4.  **`OrderChapters`**
    *   *Purpose*: Determine the sequence (as indices) in which abstractions should be presented.
    *   *Type*: Regular
    *   *Steps*:
        *   `prep`: Read `abstractions` and `relationships` from the shared store. Prepare context including the list of `index # AbstractionName` and textual descriptions of relationships referencing indices and using the concise `label`.
        *   `exec`: Construct a prompt for `call_llm` asking it to order the abstractions based on importance, foundational concepts, or dependencies. Request output as an ordered YAML list of `index # AbstractionName`. Parse and validate, extracting only the indices and ensuring all are present exactly once.
        *   `post`: Write the validated ordered list of indices (`chapter_order`) to the shared store.

5.  **`WriteChapters`**
    *   *Purpose*: Generate the detailed content for each chapter of the tutorial.
    *   *Type*: **BatchNode**
    *   *Steps*:
        *   `prep`: Read `chapter_order` (list of indices), `abstractions`, and `files` from shared store. Initialize an empty instance variable `self.chapters_written_so_far`. Return an iterable list where each item corresponds to an *abstraction index* from `chapter_order`. Each item should contain chapter number, abstraction details, and a map of related file content (`{ "idx # path": content }` obtained via `get_content_for_indices`).

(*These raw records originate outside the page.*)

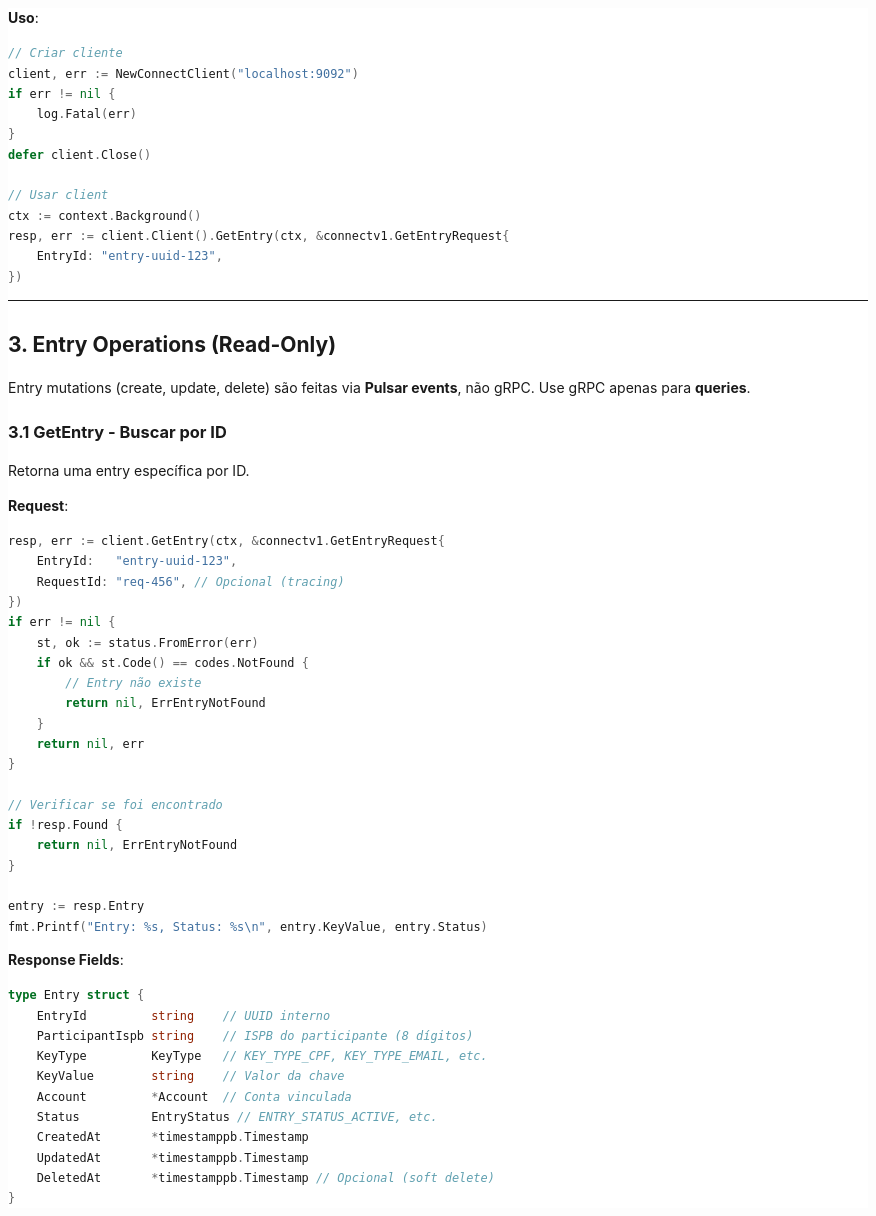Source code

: **Uso**:
```go
// Criar cliente
client, err := NewConnectClient("localhost:9092")
if err != nil {
    log.Fatal(err)
}
defer client.Close()

// Usar client
ctx := context.Background()
resp, err := client.Client().GetEntry(ctx, &connectv1.GetEntryRequest{
    EntryId: "entry-uuid-123",
})
```

---

## 3. Entry Operations (Read-Only)

Entry mutations (create, update, delete) são feitas via **Pulsar events**, não gRPC.
Use gRPC apenas para **queries**.

### 3.1 GetEntry - Buscar por ID

Retorna uma entry específica por ID.

**Request**:
```go
resp, err := client.GetEntry(ctx, &connectv1.GetEntryRequest{
    EntryId:   "entry-uuid-123",
    RequestId: "req-456", // Opcional (tracing)
})
if err != nil {
    st, ok := status.FromError(err)
    if ok && st.Code() == codes.NotFound {
        // Entry não existe
        return nil, ErrEntryNotFound
    }
    return nil, err
}

// Verificar se foi encontrado
if !resp.Found {
    return nil, ErrEntryNotFound
}

entry := resp.Entry
fmt.Printf("Entry: %s, Status: %s\n", entry.KeyValue, entry.Status)
```

**Response Fields**:
```go
type Entry struct {
    EntryId         string    // UUID interno
    ParticipantIspb string    // ISPB do participante (8 dígitos)
    KeyType         KeyType   // KEY_TYPE_CPF, KEY_TYPE_EMAIL, etc.
    KeyValue        string    // Valor da chave
    Account         *Account  // Conta vinculada
    Status          EntryStatus // ENTRY_STATUS_ACTIVE, etc.
    CreatedAt       *timestamppb.Timestamp
    UpdatedAt       *timestamppb.Timestamp
    DeletedAt       *timestamppb.Timestamp // Opcional (soft delete)
}
```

        *   `exec(item)`: Construct a prompt for `call_llm`. Ask it to write a beginner-friendly Markdown chapter about the current abstraction. Provide its description. Include a summary of previously written chapters (from `self.chapters_written_so_far`). Provide relevant code snippets (referenced by `index # path`). Add the generated chapter content to `self.chapters_written_so_far` for the next iteration's context. Return the chapter content.
        *   `post(shared, prep_res, exec_res_list)`: `exec_res_list` contains the generated chapter Markdown content strings, ordered correctly. Assign this list directly to `shared["chapters"]`. Clean up `self.chapters_written_so_far`.

6.  **`CombineTutorial`**
    *   *Purpose*: Assemble the final tutorial files, including a Mermaid diagram using concise labels.
    *   *Type*: Regular
    *   *Steps*:
        *   `prep`: Read `project_name`, `relationships`, `chapter_order` (indices), `abstractions`, and `chapters` (list of content) from shared store. Generate a Mermaid `flowchart TD` string based on `relationships["details"]`, using indices to identify nodes and the concise `label` for edges. Construct the content for `index.md` (including summary, Mermaid diagram, textual relationship details using the `label`, and ordered links to chapters derived using `chapter_order` and `abstractions`). Define the output directory path (e.g., `./output_dir/project_name`). Prepare a list of `{ "filename": "01_...", "content": "..." }` for chapters.
        *   `exec`: Create the output directory. Write the generated `index.md` content. Iterate through the prepared chapter file list and write each chapter's content to its corresponding `.md` file in the output directory.
        *   `post`: Write the final `output_dir` path to `shared["final_output_dir"]`. Log completion.